Nous voilà donc parti pour Tanambao, le grand marché de la ville, les poches plein de sous, prêt à faire des centaines d’heureux. Nous avons acheté des bonbons, des sucettes, des gâteaux, du riz, etc…  Comme il est d’usage dans les pays du Sud nous avons dû longuement marchander chacun de nos achats. Au début je pensais qu’en disant que nous achetions pour les plus défavorisés, cela nous aiderait à obtenir les meilleurs prix plus rapidement. Mais c’est l’effet inverse qui se produisait, les prix redevenaient exorbitant quand le vendeur comprenait que nous voulions donner aux enfants du pays.
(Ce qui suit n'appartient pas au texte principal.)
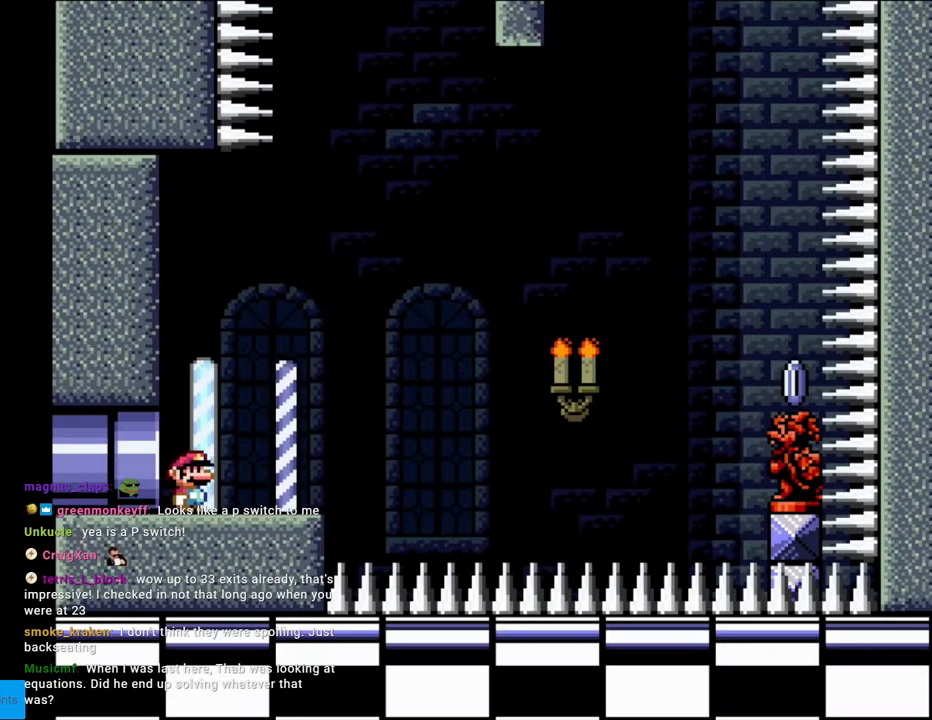
{"buttons": ["START"], "events": [[417, "START", "down"]]}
Pourquoi ? Car il n’y a aucune solidarité nationale et surtout aucune véritable identité malgache. Les gens sont rattachés à leur ethnie de naissance, qui les renvoie à leur statut social. Les pauvres sont les Antandroys, les commerçants sont d’origine indienne ou des hauts- plateaux.  Malgré une carte d’identité commune, ils se détestent cordialement. Et j’ai également cru comprendre, que les Malgaches les plus aisés détestaient que des Occidentaux viennent faire de l’ « humanitaire » dans leur pays. Chacun chez soi et les oies seront mieux gardées.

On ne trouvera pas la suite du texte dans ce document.